TASK DIRECTIONS: Repeat nothing but the lines below running from the one containing "left elbow: (145, 478)" to the one containing "right eye: (371, 424)". Keep both end lines.

◆ ◆ ◆ ◆

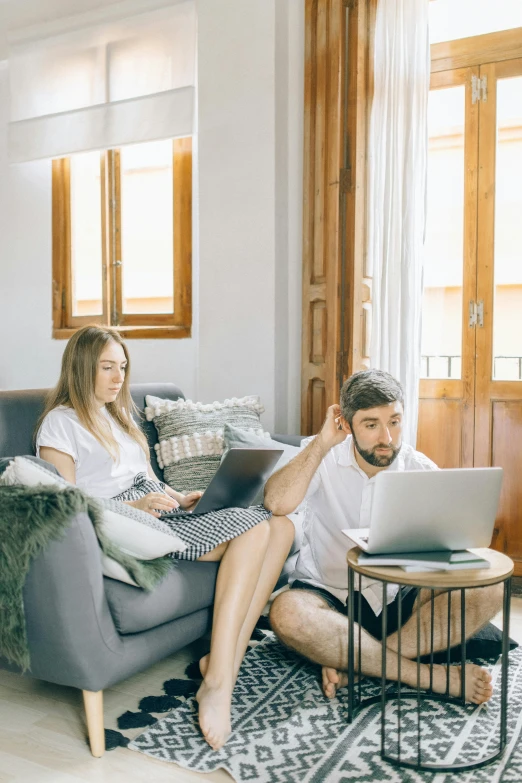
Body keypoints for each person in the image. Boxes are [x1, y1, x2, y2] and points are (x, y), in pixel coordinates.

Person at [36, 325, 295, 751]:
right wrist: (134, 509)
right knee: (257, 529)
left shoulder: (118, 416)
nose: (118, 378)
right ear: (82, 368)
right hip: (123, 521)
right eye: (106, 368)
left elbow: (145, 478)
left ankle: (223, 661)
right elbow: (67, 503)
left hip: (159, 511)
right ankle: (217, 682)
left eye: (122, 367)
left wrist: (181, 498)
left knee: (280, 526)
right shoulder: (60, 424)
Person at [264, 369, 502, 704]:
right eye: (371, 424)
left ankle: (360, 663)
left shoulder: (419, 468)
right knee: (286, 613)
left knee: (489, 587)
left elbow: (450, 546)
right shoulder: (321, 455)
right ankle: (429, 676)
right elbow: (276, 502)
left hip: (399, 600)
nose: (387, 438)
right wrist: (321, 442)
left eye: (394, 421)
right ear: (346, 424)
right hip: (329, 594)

◆ ◆ ◆ ◆

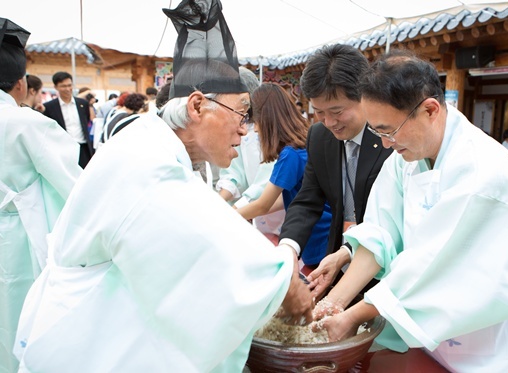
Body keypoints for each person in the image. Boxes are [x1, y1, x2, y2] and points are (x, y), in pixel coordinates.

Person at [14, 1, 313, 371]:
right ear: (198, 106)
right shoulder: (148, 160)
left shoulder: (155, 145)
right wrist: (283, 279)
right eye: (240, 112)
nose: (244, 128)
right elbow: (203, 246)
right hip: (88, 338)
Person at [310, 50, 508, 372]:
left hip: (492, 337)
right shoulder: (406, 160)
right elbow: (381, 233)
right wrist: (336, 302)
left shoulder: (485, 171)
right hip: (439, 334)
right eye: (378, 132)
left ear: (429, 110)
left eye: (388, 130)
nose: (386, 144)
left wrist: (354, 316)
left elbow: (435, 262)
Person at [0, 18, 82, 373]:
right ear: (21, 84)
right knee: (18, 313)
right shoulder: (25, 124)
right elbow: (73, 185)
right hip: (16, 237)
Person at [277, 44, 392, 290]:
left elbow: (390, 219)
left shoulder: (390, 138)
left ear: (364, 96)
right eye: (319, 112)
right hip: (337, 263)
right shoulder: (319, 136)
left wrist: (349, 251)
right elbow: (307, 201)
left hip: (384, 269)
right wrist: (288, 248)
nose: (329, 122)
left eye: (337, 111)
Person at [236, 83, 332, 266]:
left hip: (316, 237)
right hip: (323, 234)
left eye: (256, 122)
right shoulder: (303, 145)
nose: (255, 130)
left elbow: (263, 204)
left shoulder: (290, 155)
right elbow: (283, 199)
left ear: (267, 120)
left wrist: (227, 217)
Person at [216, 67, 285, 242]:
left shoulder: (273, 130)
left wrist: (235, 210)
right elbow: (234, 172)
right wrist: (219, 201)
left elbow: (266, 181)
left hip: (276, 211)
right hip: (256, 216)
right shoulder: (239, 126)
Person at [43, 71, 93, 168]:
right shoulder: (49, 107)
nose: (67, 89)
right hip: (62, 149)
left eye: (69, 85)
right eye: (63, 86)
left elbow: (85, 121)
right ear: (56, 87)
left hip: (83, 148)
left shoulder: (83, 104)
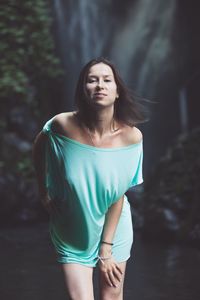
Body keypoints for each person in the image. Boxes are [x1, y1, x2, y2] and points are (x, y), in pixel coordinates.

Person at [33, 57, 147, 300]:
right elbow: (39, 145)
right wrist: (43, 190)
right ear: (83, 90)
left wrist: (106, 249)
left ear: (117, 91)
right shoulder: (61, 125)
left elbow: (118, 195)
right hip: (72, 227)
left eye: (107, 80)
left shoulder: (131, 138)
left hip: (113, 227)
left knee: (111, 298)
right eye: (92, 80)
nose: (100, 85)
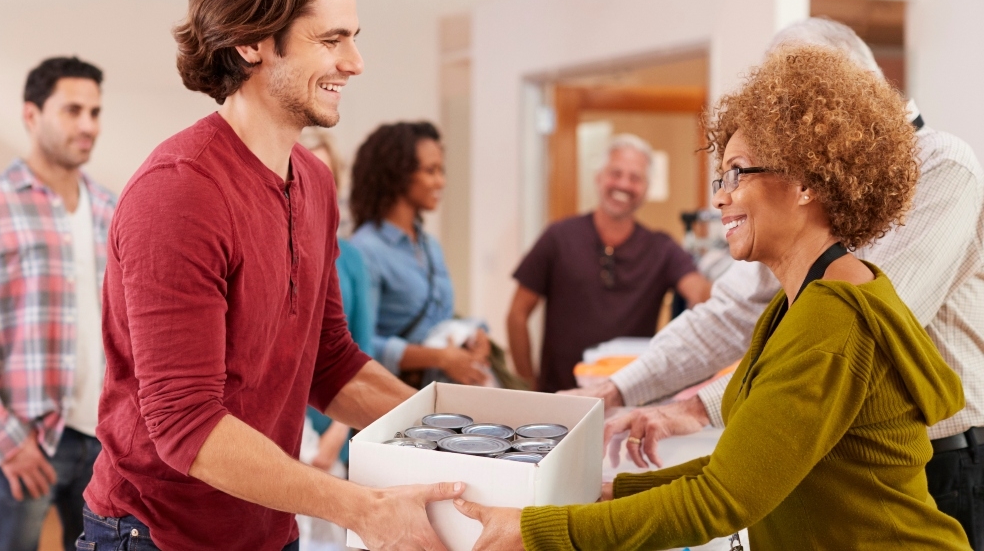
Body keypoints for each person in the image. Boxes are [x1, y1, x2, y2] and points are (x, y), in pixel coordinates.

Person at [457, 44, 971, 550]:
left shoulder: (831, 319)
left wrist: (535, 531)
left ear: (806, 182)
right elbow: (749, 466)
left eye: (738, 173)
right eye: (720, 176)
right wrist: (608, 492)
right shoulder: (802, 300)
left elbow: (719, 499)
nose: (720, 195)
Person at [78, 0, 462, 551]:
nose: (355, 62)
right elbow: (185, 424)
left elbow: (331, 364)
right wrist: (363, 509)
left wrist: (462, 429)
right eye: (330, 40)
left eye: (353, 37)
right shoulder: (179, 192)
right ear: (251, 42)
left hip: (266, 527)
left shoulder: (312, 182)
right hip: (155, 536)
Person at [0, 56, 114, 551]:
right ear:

◆ ◆ ◆ ◆

EXERCISE RESPONSE:
left elbow: (145, 478)
left ankle: (223, 661)
right elbow: (67, 503)
left hip: (159, 511)
right ankle: (217, 682)
left eye: (122, 367)
left wrist: (181, 498)
left knee: (280, 526)
right shoulder: (60, 424)
Person at [264, 369, 502, 704]:
right eye: (371, 424)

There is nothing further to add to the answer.